A fixture can be a big help when you're machining an oddly shaped part, or a bunch of parts at once. For my MDX-15 vise project, I need to be able to hold a thin aluminum section rigidly while I machine it in order to get the nicest surface finish. To help me achieve that, I designed a set of fixtures.

The first one holds raw stock and ends with the top profile of the vise roughed out. It uses Mightee Bite clamps to hold the stock in place during machining, and has a precise reference hole for locating the work coordinate system.


A matching fixture accepts the half-machined part, holding it on a set of three bosses that mate with the features on the vise. This ensures a tight hold on the part while I machine the bottom flat, which I hope will eliminate the vibrations I had in the prototype part.



Machining these is taking some time away from modifying the vise itself, but I think it's worthwhile. One of the things I'm learning is how finicky our machine is. Since the axes can't travel very far, if your vise is off by more than an inch or so, you can have a lot of trouble making a large part. I spent a lot of time moving the vise and re-indicating it this week.
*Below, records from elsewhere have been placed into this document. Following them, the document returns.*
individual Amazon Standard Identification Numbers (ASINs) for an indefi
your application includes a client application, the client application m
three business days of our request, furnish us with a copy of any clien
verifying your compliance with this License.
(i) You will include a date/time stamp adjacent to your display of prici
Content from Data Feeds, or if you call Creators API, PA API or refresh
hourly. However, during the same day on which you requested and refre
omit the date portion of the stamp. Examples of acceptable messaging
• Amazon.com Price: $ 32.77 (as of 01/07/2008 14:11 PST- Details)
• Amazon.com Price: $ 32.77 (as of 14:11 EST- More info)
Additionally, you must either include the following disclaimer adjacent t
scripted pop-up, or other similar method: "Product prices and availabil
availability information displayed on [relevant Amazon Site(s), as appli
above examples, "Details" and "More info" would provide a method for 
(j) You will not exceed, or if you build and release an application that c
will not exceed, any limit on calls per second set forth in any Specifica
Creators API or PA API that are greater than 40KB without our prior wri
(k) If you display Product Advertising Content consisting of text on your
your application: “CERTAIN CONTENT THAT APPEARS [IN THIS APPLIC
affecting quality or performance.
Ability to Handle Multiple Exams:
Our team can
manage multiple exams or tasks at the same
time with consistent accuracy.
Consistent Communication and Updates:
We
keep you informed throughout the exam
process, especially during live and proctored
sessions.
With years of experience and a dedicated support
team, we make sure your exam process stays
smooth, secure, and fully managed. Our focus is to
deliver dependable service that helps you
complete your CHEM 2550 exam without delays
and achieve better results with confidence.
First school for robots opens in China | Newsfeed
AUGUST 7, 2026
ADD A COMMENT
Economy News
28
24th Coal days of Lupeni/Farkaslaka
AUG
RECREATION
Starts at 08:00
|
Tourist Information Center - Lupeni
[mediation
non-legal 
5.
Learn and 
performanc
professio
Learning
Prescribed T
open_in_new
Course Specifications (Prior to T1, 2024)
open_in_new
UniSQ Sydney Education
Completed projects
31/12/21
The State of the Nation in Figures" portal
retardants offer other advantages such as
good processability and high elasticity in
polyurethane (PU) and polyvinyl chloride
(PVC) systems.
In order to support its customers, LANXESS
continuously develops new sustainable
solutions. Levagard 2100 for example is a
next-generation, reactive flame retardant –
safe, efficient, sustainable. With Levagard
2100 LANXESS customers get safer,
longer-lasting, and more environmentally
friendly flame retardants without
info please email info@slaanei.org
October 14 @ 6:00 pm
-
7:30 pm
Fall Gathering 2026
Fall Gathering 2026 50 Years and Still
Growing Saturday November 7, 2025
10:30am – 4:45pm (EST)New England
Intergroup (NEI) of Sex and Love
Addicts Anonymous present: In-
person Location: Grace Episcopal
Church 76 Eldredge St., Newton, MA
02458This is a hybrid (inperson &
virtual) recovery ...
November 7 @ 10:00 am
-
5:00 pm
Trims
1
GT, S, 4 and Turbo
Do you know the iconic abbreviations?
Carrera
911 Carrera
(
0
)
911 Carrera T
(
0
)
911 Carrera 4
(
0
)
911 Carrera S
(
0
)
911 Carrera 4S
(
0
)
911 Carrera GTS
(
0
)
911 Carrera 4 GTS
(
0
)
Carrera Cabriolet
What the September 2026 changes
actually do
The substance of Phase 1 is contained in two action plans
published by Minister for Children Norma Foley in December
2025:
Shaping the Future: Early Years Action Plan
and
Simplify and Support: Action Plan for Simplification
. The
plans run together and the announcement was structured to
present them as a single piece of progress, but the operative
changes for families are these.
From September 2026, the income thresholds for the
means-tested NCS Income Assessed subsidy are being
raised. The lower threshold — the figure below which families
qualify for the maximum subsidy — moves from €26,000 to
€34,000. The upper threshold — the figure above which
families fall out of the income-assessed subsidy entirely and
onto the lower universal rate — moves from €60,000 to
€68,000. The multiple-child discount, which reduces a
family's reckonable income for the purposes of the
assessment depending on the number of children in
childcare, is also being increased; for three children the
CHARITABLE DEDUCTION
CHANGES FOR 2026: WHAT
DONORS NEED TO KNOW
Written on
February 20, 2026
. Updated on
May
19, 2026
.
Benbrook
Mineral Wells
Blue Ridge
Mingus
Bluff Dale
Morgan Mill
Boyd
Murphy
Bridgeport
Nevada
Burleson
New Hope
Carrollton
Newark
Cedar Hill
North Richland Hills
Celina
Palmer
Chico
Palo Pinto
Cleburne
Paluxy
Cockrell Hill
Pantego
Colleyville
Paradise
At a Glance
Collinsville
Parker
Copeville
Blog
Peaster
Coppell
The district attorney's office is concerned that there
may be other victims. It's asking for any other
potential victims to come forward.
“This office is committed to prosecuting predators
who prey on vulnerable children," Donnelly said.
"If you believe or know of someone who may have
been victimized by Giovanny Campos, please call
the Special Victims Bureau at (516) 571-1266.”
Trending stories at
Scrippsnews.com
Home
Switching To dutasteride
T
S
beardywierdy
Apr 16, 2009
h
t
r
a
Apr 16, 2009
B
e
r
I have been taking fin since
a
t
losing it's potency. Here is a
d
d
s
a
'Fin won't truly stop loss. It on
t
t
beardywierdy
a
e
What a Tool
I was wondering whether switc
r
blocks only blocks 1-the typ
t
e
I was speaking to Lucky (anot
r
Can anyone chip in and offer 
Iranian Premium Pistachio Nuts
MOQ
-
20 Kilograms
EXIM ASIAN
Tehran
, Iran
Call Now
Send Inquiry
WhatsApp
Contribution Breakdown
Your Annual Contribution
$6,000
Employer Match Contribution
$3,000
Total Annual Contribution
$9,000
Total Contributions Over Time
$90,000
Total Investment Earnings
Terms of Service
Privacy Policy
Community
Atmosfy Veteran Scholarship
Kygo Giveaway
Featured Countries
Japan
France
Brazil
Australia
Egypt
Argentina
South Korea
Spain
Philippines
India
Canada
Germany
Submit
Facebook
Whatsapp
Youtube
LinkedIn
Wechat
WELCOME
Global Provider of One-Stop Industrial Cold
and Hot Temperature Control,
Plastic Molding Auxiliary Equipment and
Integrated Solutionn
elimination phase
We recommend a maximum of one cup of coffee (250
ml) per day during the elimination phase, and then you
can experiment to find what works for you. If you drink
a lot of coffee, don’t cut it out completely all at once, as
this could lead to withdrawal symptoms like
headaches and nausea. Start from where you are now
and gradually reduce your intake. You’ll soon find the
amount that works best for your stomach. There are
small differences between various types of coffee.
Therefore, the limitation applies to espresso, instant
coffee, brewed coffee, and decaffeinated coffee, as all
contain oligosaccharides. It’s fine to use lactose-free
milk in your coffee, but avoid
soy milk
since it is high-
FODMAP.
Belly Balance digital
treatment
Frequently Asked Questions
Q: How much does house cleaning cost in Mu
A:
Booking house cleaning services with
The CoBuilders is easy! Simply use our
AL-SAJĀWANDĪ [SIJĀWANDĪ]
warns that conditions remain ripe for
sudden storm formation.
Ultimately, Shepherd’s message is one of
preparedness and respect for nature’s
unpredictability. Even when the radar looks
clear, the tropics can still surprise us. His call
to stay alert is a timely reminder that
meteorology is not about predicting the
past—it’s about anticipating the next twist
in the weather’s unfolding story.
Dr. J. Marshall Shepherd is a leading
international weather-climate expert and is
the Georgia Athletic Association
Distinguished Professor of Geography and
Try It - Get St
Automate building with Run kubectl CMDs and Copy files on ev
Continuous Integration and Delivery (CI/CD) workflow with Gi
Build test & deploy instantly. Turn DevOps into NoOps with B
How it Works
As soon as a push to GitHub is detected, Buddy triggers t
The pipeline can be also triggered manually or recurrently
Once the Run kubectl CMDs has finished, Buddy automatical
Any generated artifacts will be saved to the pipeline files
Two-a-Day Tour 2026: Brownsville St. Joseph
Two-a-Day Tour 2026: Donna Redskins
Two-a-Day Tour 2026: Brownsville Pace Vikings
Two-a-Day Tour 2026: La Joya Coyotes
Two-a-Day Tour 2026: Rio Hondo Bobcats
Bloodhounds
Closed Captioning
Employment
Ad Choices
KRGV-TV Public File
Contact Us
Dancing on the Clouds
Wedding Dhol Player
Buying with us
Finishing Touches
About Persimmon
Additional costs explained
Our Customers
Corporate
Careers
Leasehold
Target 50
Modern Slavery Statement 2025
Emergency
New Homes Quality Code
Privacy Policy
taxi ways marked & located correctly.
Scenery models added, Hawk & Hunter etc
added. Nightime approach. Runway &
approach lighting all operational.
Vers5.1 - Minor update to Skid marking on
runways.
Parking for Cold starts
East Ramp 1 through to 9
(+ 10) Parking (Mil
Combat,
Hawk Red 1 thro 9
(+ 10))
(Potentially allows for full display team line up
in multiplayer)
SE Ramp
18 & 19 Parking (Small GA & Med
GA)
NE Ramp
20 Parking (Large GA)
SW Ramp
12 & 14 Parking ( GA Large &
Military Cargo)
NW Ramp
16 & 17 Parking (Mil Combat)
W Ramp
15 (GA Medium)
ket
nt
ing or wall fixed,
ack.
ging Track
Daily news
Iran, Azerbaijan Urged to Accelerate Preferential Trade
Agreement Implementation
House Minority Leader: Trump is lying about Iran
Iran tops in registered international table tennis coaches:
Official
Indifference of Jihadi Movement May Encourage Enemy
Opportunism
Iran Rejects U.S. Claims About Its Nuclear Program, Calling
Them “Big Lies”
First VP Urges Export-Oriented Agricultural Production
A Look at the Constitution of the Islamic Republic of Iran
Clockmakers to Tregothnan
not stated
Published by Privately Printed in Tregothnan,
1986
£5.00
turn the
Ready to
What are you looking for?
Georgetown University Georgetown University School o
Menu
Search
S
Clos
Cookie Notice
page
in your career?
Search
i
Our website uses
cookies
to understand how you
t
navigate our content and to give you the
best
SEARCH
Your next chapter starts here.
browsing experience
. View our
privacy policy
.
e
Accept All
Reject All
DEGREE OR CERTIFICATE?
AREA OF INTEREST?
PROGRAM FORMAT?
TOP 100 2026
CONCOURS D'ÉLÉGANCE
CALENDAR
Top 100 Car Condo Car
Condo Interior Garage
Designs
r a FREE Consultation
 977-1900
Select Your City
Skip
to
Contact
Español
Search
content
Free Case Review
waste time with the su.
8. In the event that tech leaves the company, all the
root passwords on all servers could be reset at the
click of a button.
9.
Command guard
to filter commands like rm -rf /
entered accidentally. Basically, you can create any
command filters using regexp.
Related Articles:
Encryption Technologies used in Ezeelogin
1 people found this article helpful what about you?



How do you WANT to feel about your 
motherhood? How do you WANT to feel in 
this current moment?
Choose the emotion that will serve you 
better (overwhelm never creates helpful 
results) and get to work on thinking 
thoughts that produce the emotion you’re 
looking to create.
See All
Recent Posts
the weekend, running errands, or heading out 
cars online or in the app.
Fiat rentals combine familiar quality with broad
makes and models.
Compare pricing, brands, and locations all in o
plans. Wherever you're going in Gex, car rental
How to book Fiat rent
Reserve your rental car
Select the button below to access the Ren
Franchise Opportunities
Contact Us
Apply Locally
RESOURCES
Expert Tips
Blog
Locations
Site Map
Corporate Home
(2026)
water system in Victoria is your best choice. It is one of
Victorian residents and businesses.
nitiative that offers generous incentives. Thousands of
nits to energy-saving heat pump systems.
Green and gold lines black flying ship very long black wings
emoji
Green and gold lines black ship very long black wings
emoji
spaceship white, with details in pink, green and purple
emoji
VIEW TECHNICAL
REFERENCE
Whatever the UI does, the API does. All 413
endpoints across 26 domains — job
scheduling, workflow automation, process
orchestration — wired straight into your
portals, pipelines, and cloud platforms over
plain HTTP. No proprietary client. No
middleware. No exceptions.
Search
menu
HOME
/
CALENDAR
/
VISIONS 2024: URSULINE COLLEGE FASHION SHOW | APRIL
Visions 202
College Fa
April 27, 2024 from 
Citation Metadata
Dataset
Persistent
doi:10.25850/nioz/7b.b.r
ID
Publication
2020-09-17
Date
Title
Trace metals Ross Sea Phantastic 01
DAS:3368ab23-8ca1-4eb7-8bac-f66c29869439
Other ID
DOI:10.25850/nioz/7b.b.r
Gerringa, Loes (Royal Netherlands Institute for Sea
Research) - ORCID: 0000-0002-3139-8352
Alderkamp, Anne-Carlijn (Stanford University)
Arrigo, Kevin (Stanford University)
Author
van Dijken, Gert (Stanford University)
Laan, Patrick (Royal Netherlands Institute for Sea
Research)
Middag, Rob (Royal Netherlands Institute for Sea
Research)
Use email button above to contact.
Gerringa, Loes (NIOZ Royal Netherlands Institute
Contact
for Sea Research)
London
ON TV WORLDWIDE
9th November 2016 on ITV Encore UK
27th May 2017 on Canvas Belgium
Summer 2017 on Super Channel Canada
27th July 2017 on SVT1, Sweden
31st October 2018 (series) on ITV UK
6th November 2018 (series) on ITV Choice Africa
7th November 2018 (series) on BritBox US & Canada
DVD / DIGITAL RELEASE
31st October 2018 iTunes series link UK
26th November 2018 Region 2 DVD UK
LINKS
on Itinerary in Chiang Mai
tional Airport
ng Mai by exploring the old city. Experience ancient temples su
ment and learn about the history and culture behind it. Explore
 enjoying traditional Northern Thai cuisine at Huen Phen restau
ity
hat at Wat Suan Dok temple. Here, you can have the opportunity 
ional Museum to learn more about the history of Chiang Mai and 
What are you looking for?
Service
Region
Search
The results, however, are pretty good.


For these parts, I re-calculated my feeds and speeds based on the previous experience from the vise. This time around, I ran the face mill much slower and at a higher torque load, and while the results sure look good, I'm not sure that they're so much better that I'm willing to take the hit on the cycle time. I still had some areas that had some imperfections when using my 21mm insert mill; these may be addressed by using polished inserts.


So far I've made two fixture blanks, and hopefully I'll have the features on one of them machined this week.